Problem to solve = When the line containing "-2.6 5.05 180) (size 2.7" appears in the entries below, begin printing there and stop after the line containing "(fp_line (start -6.858 5.588)"; print each of those lines exactly and no other line.

======== Study material ========

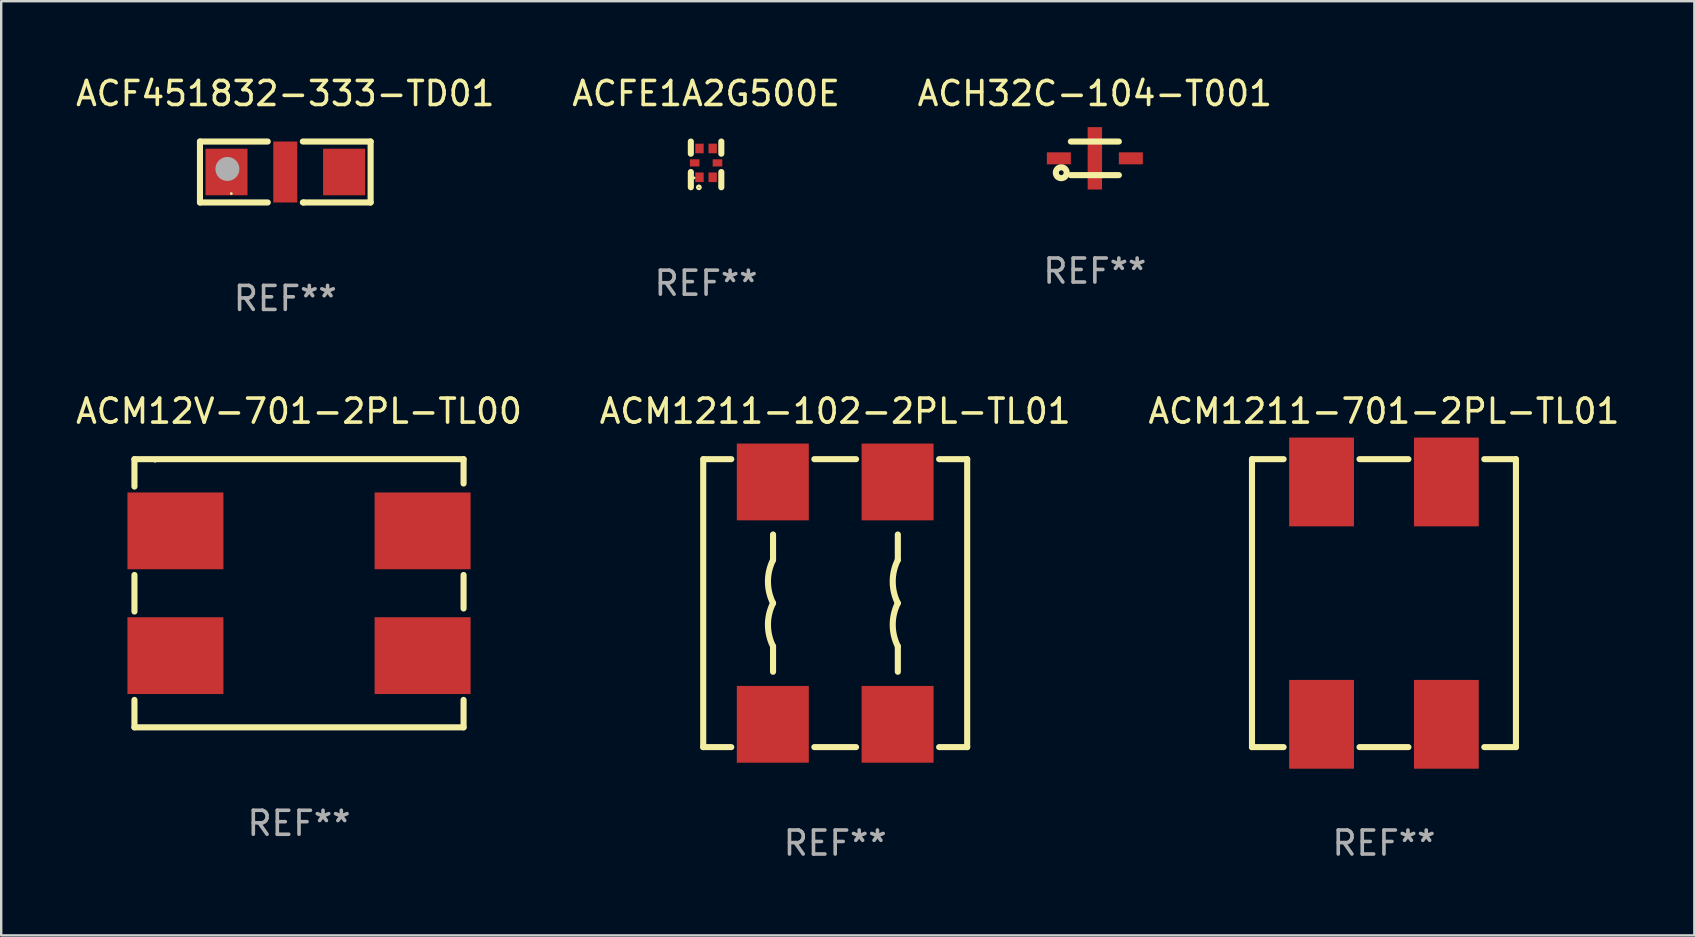
<source format=kicad_pcb>
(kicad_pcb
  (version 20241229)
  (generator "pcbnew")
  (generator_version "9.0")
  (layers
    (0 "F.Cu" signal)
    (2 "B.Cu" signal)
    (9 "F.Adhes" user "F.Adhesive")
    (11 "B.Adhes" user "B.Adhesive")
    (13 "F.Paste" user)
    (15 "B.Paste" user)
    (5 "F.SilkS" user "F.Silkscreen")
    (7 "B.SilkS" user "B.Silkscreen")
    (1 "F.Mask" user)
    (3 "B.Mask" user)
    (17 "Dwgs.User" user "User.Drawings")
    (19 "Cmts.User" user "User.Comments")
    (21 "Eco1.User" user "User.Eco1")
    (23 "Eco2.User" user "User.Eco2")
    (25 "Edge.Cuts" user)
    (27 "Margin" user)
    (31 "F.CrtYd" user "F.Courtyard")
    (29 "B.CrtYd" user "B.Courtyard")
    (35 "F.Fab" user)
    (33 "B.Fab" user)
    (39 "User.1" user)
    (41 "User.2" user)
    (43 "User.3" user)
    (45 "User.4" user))
  (footprint "ACM1211-102-2PL-TL01"
    (layer "F.Cu")
    (at 31.756 22.085)
    (property "Reference" "ACM1211-102-2PL-TL01" (at 0 -8 0) (layer "F.SilkS") (effects (font (size 1 1) (thickness 0.15))))
    (attr through_hole)
    (fp_line (start -5.5 -6) (end -5.5 6) (stroke (width 0.254) (type solid)) (layer "F.SilkS"))
    (fp_line (start -5.5 6) (end -4.331 6) (stroke (width 0.254) (type solid)) (layer "F.SilkS"))
    (fp_line (start -4.331 -6) (end -5.49 -6) (stroke (width 0.254) (type solid)) (layer "F.SilkS"))
    (fp_line (start -2.59 -2.86) (end -2.59 -1.8) (stroke (width 0.254) (type solid)) (layer "F.SilkS"))
    (fp_line (start -2.59 1.8) (end -2.59 2.86) (stroke (width 0.254) (type solid)) (layer "F.SilkS"))
    (fp_line (start -0.869 6) (end 0.869 6) (stroke (width 0.254) (type solid)) (layer "F.SilkS"))
    (fp_line (start 0.869 -6) (end -0.869 -6) (stroke (width 0.254) (type solid)) (layer "F.SilkS"))
    (fp_line (start 2.61 -2.86) (end 2.61 -1.8) (stroke (width 0.254) (type solid)) (layer "F.SilkS"))
    (fp_line (start 2.61 1.8) (end 2.61 2.86) (stroke (width 0.254) (type solid)) (layer "F.SilkS"))
    (fp_line (start 4.331 6) (end 5.5 6) (stroke (width 0.254) (type solid)) (layer "F.SilkS"))
    (fp_line (start 5.5 -6) (end 4.331 -6) (stroke (width 0.254) (type solid)) (layer "F.SilkS"))
    (fp_line (start 5.5 6) (end 5.5 -6) (stroke (width 0.254) (type solid)) (layer "F.SilkS"))
    (fp_arc (start -2.590195 0.000051) (mid -2.802648 -0.899923) (end -2.590196 -1.799898) (stroke (width 0.254001) (type solid)) (layer "F.SilkS"))
    (fp_arc (start -2.589967 1.799797) (mid -2.802446 0.899746) (end -2.589967 -0.000305) (stroke (width 0.254001) (type solid)) (layer "F.SilkS"))
    (fp_arc (start 2.609702 0.000076) (mid 2.39725 -0.899899) (end 2.609703 -1.799873) (stroke (width 0.254001) (type solid)) (layer "F.SilkS"))
    (fp_arc (start 2.609932 1.799822) (mid 2.397453 0.899772) (end 2.609931 -0.000279) (stroke (width 0.254001) (type solid)) (layer "F.SilkS"))
    (fp_circle (center -5.5 6) (end -5.47 6) (stroke (width 0.06) (type solid)) (fill no) (layer "F.SilkS"))
    (fp_text user "REF**" (at 0 10 0) (layer "F.Fab") (effects (font (size 1 1) (thickness 0.15))))
    (pad "1" smd rect (at -2.6 5.05 180) (size 3 3.2) (layers "F.Cu" "F.Mask" "F.Paste"))
    (pad "2" smd rect (at 2.6 5.05 180) (size 3 3.2) (layers "F.Cu" "F.Mask" "F.Paste"))
    (pad "3" smd rect (at 2.6 -5.05 180) (size 3 3.2) (layers "F.Cu" "F.Mask" "F.Paste"))
    (pad "4" smd rect (at -2.6 -5.05 180) (size 3 3.2) (layers "F.Cu" "F.Mask" "F.Paste")))
  (footprint "ACM1211-701-2PL-TL01"
    (layer "F.Cu")
    (at 54.625 22.085)
    (property "Reference" "ACM1211-701-2PL-TL01" (at 0 -8 0) (layer "F.SilkS") (effects (font (size 1 1) (thickness 0.15))))
    (attr through_hole)
    (fp_line (start -5.5 -6) (end -4.181 -6) (stroke (width 0.254) (type solid)) (layer "F.SilkS"))
    (fp_line (start -5.5 6) (end -5.5 -6) (stroke (width 0.254) (type solid)) (layer "F.SilkS"))
    (fp_line (start -4.181 6) (end -5.5 6) (stroke (width 0.254) (type solid)) (layer "F.SilkS"))
    (fp_line (start -1.019 -6) (end 1.019 -6) (stroke (width 0.254) (type solid)) (layer "F.SilkS"))
    (fp_line (start 1.019 6) (end -1.019 6) (stroke (width 0.254) (type solid)) (layer "F.SilkS"))
    (fp_line (start 4.181 -6) (end 5.5 -6) (stroke (width 0.254) (type solid)) (layer "F.SilkS"))
    (fp_line (start 5.5 -6) (end 5.5 6) (stroke (width 0.254) (type solid)) (layer "F.SilkS"))
    (fp_line (start 5.5 6) (end 4.181 6) (stroke (width 0.254) (type solid)) (layer "F.SilkS"))
    (fp_circle (center -5.5 6) (end -5.47 6) (stroke (width 0.06) (type solid)) (fill no) (layer "F.SilkS"))
    (fp_text user "REF**" (at 0 10 0) (layer "F.Fab") (effects (font (size 1 1) (thickness 0.15))))
    (pad "1" smd rect (at -2.6 5.05 180) (size 2.7 3.7) (layers "F.Cu" "F.Mask" "F.Paste"))
    (pad "2" smd rect (at 2.6 5.05 180) (size 2.7 3.7) (layers "F.Cu" "F.Mask" "F.Paste"))
    (pad "3" smd rect (at 2.6 -5.05 180) (size 2.7 3.7) (layers "F.Cu" "F.Mask" "F.Paste"))
    (pad "4" smd rect (at -2.6 -5.05 180) (size 2.7 3.7) (layers "F.Cu" "F.Mask" "F.Paste")))
  (footprint "ACM12V-701-2PL-TL00"
    (layer "F.Cu")
    (at 9.411 21.673)
    (property "Reference" "ACM12V-701-2PL-TL00" (at 0 -7.588 0) (layer "F.SilkS") (effects (font (size 1 1) (thickness 0.15))))
    (attr through_hole)
    (fp_line (start -6.858 -5.588) (end 6.858 -5.588) (stroke (width 0.254) (type solid)) (layer "F.SilkS"))
    (fp_line (start -6.858 -4.445) (end -6.858 -5.588) (stroke (width 0.254) (type solid)) (layer "F.SilkS"))
    (fp_line (start -6.858 -0.762) (end -6.858 0.762) (stroke (width 0.254) (type solid)) (layer "F.SilkS"))
    (fp_line (start -6.858 4.445) (end -6.858 5.588) (stroke (width 0.254) (type solid)) (layer "F.SilkS"))
    (fp_line (start -6.858 5.588) (end 6.858 5.588) (stroke (width 0.254) (type solid)) (layer "F.SilkS"))
    (fp_line (start 6.858 -5.588) (end 6.858 -4.572) (stroke (width 0.254) (type solid)) (layer "F.SilkS"))
    (fp_line (start 6.858 -0.762) (end 6.858 0.635) (stroke (width 0.254) (type solid)) (layer "F.SilkS"))
    (fp_line (start 6.858 5.588) (end 6.858 4.445) (stroke (width 0.254) (type solid)) (layer "F.SilkS"))
    (fp_circle (center -6 -5.5) (end -5.97 -5.5) (stroke (width 0.06) (type solid)) (fill no) (layer "F.SilkS"))
    (fp_text user "REF**" (at 0 9.588 0) (layer "F.Fab") (effects (font (size 1 1) (thickness 0.15))))
    (pad "1" smd rect (at -5.15 -2.6) (size 4 3.2) (layers "F.Cu" "F.Mask" "F.Paste"))
    (pad "2" smd rect (at -5.15 2.6) (size 4 3.2) (layers "F.Cu" "F.Mask" "F.Paste"))
    (pad "3" smd rect (at 5.15 2.6) (size 4 3.2) (layers "F.Cu" "F.Mask" "F.Paste"))
    (pad "4" smd rect (at 5.15 -2.6) (size 4 3.2) (layers "F.Cu" "F.Mask" "F.Paste")))
  (footprint "ACFE1A2G500E"
    (layer "F.Cu")
    (at 26.375 3.801)
    (property "Reference" "ACFE1A2G500E" (at 0 -2.953 0) (layer "F.SilkS") (effects (font (size 1 1) (thickness 0.15))))
    (attr through_hole)
    (fp_line (start -0.635 -0.445) (end -0.635 -0.953) (stroke (width 0.254) (type solid)) (layer "F.SilkS"))
    (fp_line (start -0.635 0.953) (end -0.635 0.318) (stroke (width 0.254) (type solid)) (layer "F.SilkS"))
    (fp_line (start 0.635 -0.445) (end 0.635 -0.953) (stroke (width 0.254) (type solid)) (layer "F.SilkS"))
    (fp_line (start 0.635 0.953) (end 0.635 0.318) (stroke (width 0.254) (type solid)) (layer "F.SilkS"))
    (fp_circle (center -0.5 0.562) (end -0.47 0.562) (stroke (width 0.06) (type solid)) (fill no) (layer "F.SilkS"))
    (fp_circle (center -0.3 0.956) (end -0.23 0.956) (stroke (width 0.1) (type solid)) (fill no) (layer "F.SilkS"))
    (fp_text user "REF**" (at 0 4.953 0) (layer "F.Fab") (effects (font (size 1 1) (thickness 0.15))))
    (pad "1" smd rect (at -0.275 0.537) (size 0.35 0.4) (layers "F.Cu" "F.Mask" "F.Paste"))
    (pad "2" smd rect (at 0.275 0.537) (size 0.35 0.4) (layers "F.Cu" "F.Mask" "F.Paste"))
    (pad "3" smd rect (at 0.275 -0.664 180) (size 0.35 0.4) (layers "F.Cu" "F.Mask" "F.Paste"))
    (pad "4" smd rect (at -0.275 -0.664 180) (size 0.35 0.4) (layers "F.Cu" "F.Mask" "F.Paste"))
    (pad "5" smd rect (at -0.475 -0.063 270) (size 0.3 0.4) (layers "F.Cu" "F.Mask" "F.Paste"))
    (pad "6" smd rect (at 0.475 -0.063 90) (size 0.3 0.4) (layers "F.Cu" "F.Mask" "F.Paste")))
  (footprint "ACF451832-333-TD01"
    (layer "F.Cu")
    (at 8.839 4.118)
    (property "Reference" "ACF451832-333-TD01" (at 0 -3.27 0) (layer "F.SilkS") (effects (font (size 1 1) (thickness 0.15))))
    (attr through_hole)
    (fp_line (start -3.556 -1.27) (end -3.556 1.27) (stroke (width 0.254) (type solid)) (layer "F.SilkS"))
    (fp_line (start -3.556 1.27) (end -0.731 1.27) (stroke (width 0.254) (type solid)) (layer "F.SilkS"))
    (fp_line (start -0.731 -1.27) (end -3.556 -1.27) (stroke (width 0.254) (type solid)) (layer "F.SilkS"))
    (fp_line (start 0.731 1.27) (end 0.762 1.27) (stroke (width 0.254) (type solid)) (layer "F.SilkS"))
    (fp_line (start 0.762 1.27) (end 3.556 1.27) (stroke (width 0.254) (type solid)) (layer "F.SilkS"))
    (fp_line (start 3.556 -1.27) (end 0.731 -1.27) (stroke (width 0.254) (type solid)) (layer "F.SilkS"))
    (fp_line (start 3.556 1.27) (end 3.556 -1.27) (stroke (width 0.254) (type solid)) (layer "F.SilkS"))
    (fp_circle (center -2.251 0.9) (end -2.221 0.9) (stroke (width 0.06) (type solid)) (fill no) (layer "F.SilkS"))
    (fp_circle (center -2.413 -0.127) (end -2.163 -0.127) (stroke (width 0.5) (type solid)) (fill no) (layer "F.Fab"))
    (fp_text user "REF**" (at 0 5.27 0) (layer "F.Fab") (effects (font (size 1 1) (thickness 0.15))))
    (pad "1" smd rect (at -2.45 0 180) (size 1.75 1.94) (layers "F.Cu" "F.Mask" "F.Paste"))
    (pad "2" smd rect (at 0 0 180) (size 1 2.54) (layers "F.Cu" "F.Mask" "F.Paste"))
    (pad "3" smd rect (at 2.45 0 180) (size 1.75 1.94) (layers "F.Cu" "F.Mask" "F.Paste")))
  (footprint "ACH32C-104-T001"
    (layer "F.Cu")
    (at 42.577 3.548)
    (property "Reference" "ACH32C-104-T001" (at 0 -2.7 0) (layer "F.SilkS") (effects (font (size 1 1) (thickness 0.15))))
    (attr through_hole)
    (fp_line (start -1 -0.7) (end 1 -0.7) (stroke (width 0.254) (type solid)) (layer "F.SilkS"))
    (fp_line (start -1 0.7) (end 1 0.7) (stroke (width 0.254) (type solid)) (layer "F.SilkS"))
    (fp_circle (center -1.6 0.8) (end -1.57 0.8) (stroke (width 0.06) (type solid)) (fill no) (layer "F.SilkS"))
    (fp_circle (center -1.4 0.6) (end -1.3 0.6) (stroke (width 0.254) (type solid)) (fill no) (layer "F.SilkS"))
    (fp_text user "REF**" (at 0 4.7 0) (layer "F.Fab") (effects (font (size 1 1) (thickness 0.15))))
    (pad "1" smd rect (at -1.5 0.000254 270) (size 0.5 1) (layers "F.Cu" "F.Mask" "F.Paste"))
    (pad "2" smd rect (at -0.000127 0 180) (size 0.6 2.6) (layers "F.Cu" "F.Mask" "F.Paste"))
    (pad "3" smd rect (at 1.5 0 270) (size 0.5 1) (layers "F.Cu" "F.Mask" "F.Paste")))
  (gr_rect
    (start -3 -3)
    (end 67.56 35.933)
    (stroke (width 0.1) (type default))
    (fill no)
    (layer "Edge.Cuts")))
</source>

========

Answer box =
    (pad "1" smd rect (at -2.6 5.05 180) (size 2.7 3.7) (layers "F.Cu" "F.Mask" "F.Paste"))
    (pad "2" smd rect (at 2.6 5.05 180) (size 2.7 3.7) (layers "F.Cu" "F.Mask" "F.Paste"))
    (pad "3" smd rect (at 2.6 -5.05 180) (size 2.7 3.7) (layers "F.Cu" "F.Mask" "F.Paste"))
    (pad "4" smd rect (at -2.6 -5.05 180) (size 2.7 3.7) (layers "F.Cu" "F.Mask" "F.Paste")))
  (footprint "ACM12V-701-2PL-TL00"
    (layer "F.Cu")
    (at 9.411 21.673)
    (property "Reference" "ACM12V-701-2PL-TL00" (at 0 -7.588 0) (layer "F.SilkS") (effects (font (size 1 1) (thickness 0.15))))
    (attr through_hole)
    (fp_line (start -6.858 -5.588) (end 6.858 -5.588) (stroke (width 0.254) (type solid)) (layer "F.SilkS"))
    (fp_line (start -6.858 -4.445) (end -6.858 -5.588) (stroke (width 0.254) (type solid)) (layer "F.SilkS"))
    (fp_line (start -6.858 -0.762) (end -6.858 0.762) (stroke (width 0.254) (type solid)) (layer "F.SilkS"))
    (fp_line (start -6.858 4.445) (end -6.858 5.588) (stroke (width 0.254) (type solid)) (layer "F.SilkS"))
    (fp_line (start -6.858 5.588) (end 6.858 5.588) (stroke (width 0.254) (type solid)) (layer "F.SilkS"))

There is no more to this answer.